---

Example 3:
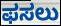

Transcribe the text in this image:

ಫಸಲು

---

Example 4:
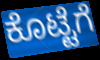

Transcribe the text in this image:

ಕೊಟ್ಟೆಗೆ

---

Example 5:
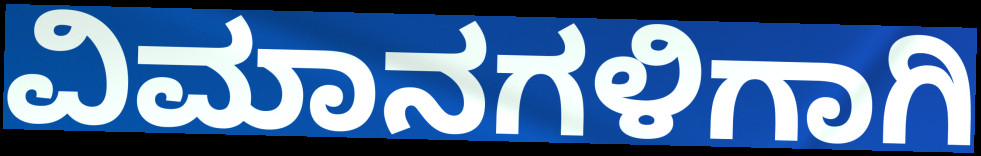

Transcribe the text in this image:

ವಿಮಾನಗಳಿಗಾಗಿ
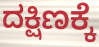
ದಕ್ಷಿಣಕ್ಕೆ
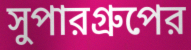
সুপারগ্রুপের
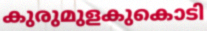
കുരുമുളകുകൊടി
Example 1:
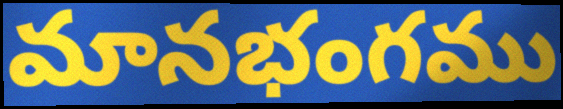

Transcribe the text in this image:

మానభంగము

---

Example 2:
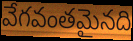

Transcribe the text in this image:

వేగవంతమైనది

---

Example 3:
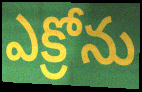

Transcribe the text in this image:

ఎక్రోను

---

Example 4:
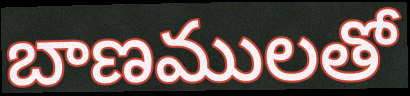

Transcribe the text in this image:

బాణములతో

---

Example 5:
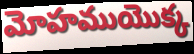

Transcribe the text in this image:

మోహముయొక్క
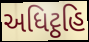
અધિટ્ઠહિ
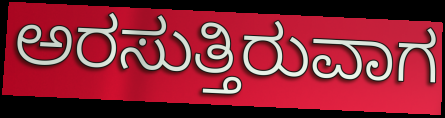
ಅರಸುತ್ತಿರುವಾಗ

§ **Prompt**: What is needed is an exact copy of all the entries above, minus the pictures.

§ **Exercise solution**:
---

Example 3:

Transcribe the text in this image:

ಫಸಲು

---

Example 4:

Transcribe the text in this image:

ಕೊಟ್ಟೆಗೆ

---

Example 5:

Transcribe the text in this image:

ವಿಮಾನಗಳಿಗಾಗಿ
ದಕ್ಷಿಣಕ್ಕೆ
সুপারগ্রুপের
കുരുമുളകുകൊടി
Example 1:

Transcribe the text in this image:

మానభంగము

---

Example 2:

Transcribe the text in this image:

వేగవంతమైనది

---

Example 3:

Transcribe the text in this image:

ఎక్రోను

---

Example 4:

Transcribe the text in this image:

బాణములతో

---

Example 5:

Transcribe the text in this image:

మోహముయొక్క
અધિટ્ઠહિ
ಅರಸುತ್ತಿರುವಾಗ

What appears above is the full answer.